We need a code of professional ethics which makes it a public disgrace for an institution to exploit for its own ends the law which allows it to get rid of someone by making him or her out to be ill or unnecessary.
In the insecure environment of modern university life expertise or years in the profession may carry no weight against the sanctions a manager can impose. An appraisee should be able to look his appraiser in the eye as an equal. Appraisal should not be linked to the granting of tenure or to promotion or to discipline procedures, or it will become difficult to persuade individuals to "agree" goals with their appraisers. For the "agreement" does not extend to agreement whether or not they have been met. Only the appraiser determines that. CAFAS is working on three active cases in which the management says goals have not been met. The imbalance of power in a line-management structure can decide the outcome whatever the truth about the achievement of the "objectives" set.

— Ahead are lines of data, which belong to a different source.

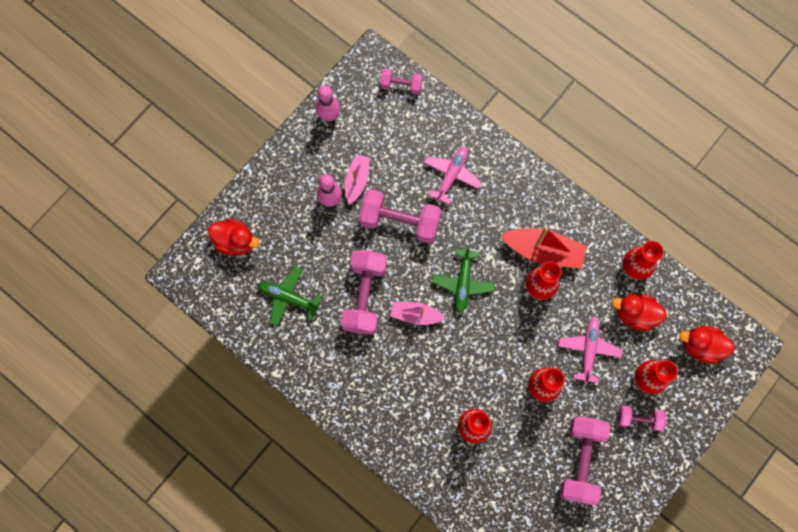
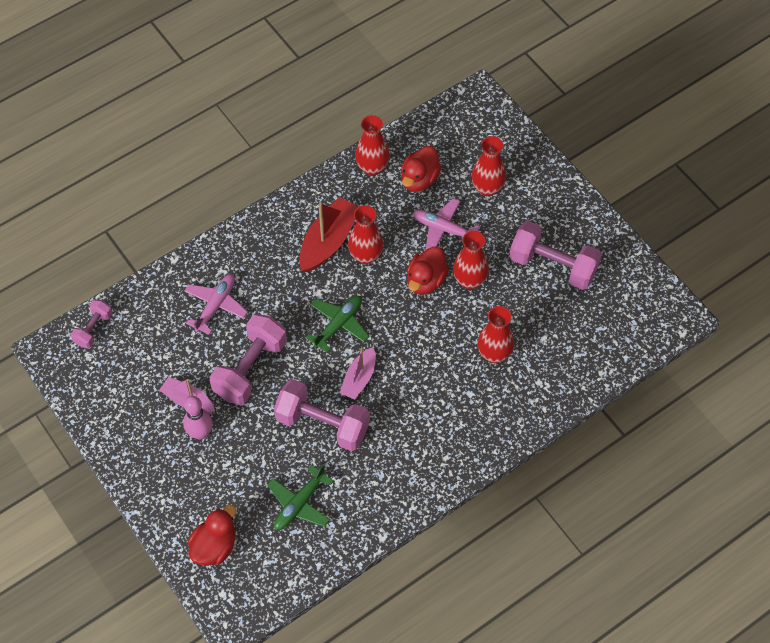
camera: 75 degrees left, 15 degrees down
(329, 115) = (100, 411): pink bowling pin -> none
(451, 175) = (216, 305): pink plane -> pink plane turned 75 degrees clockwise
(463, 283) = (339, 324): green plane -> green plane turned 75 degrees counterclockwise
(638, 419) = (524, 205): pink dumbbell -> none
(701, 346) = (467, 134): red duck -> red duck (425, 280)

There is a need for the pooling of experience in dispute resolution, as well as of ideas about good practice. Under the 1988 Education Reform Act the University Commissioners drew up discipline and grievance procedures which are binding on the old universities. In the "new" universities, such procedures are put together ad hoc. Modifications which many universities have been making to refine and improve these basic rules need to be shared systematically with everyone.
But I spoke to someone in one vice chancellor's office recently who said in despair: "We have this humungous folder. I don't know where it is, though." Such an administration may drive recklessly in disputes. There can be a huge gulf between this week's version of what the procedures say and what actually happens.
Disputes need to be caught early and paced sensibly so that everyone can get a picture of a fair outcome and keep their eyes on it.
When trust goes, a lecturer ceases to believe he will get a fair hearing. He perceives himself to be "up against" the people who have the authority to deal with the matter. Frequently this anxiety is justified. The same person may be both accuser and judge; an individual who has declared someone to be guilty in advance has powers to adjudicate; the accused may be given no opportunity to defend himself, with every rule of natural justice being broken.
CAFAS can offer an ear to institution and aggrieved lecturer impartially. We can liaise in ways lawyers and unions are not free to do. It is often possible to propose a solution which the parties can work towards in a way which is impossible if things remain confrontational. We can seek a solution from which both sides come out well, salvaging the "image" of an institution.
We should like to be out of a job. There is plenty to do in the defence of freedoms and standards even if someone else was taking care of the work we do on disputes.
The Nolan committee suggested that there should be a means of independent review of disputes in the sector, in the form of a panel of arbitrators. The Committee of Vice Chancellors and Principals has a working party looking at this. Its members will understand the tensions in the sector bred by recent government pressures. If it can provide a route for conciliation in these cases managers and lecturers alike will owe it a very large debt of gratitude.
G. R. Evans is lecturer in medieval intellectual history, University of Cambridge, and a member of CAFAS.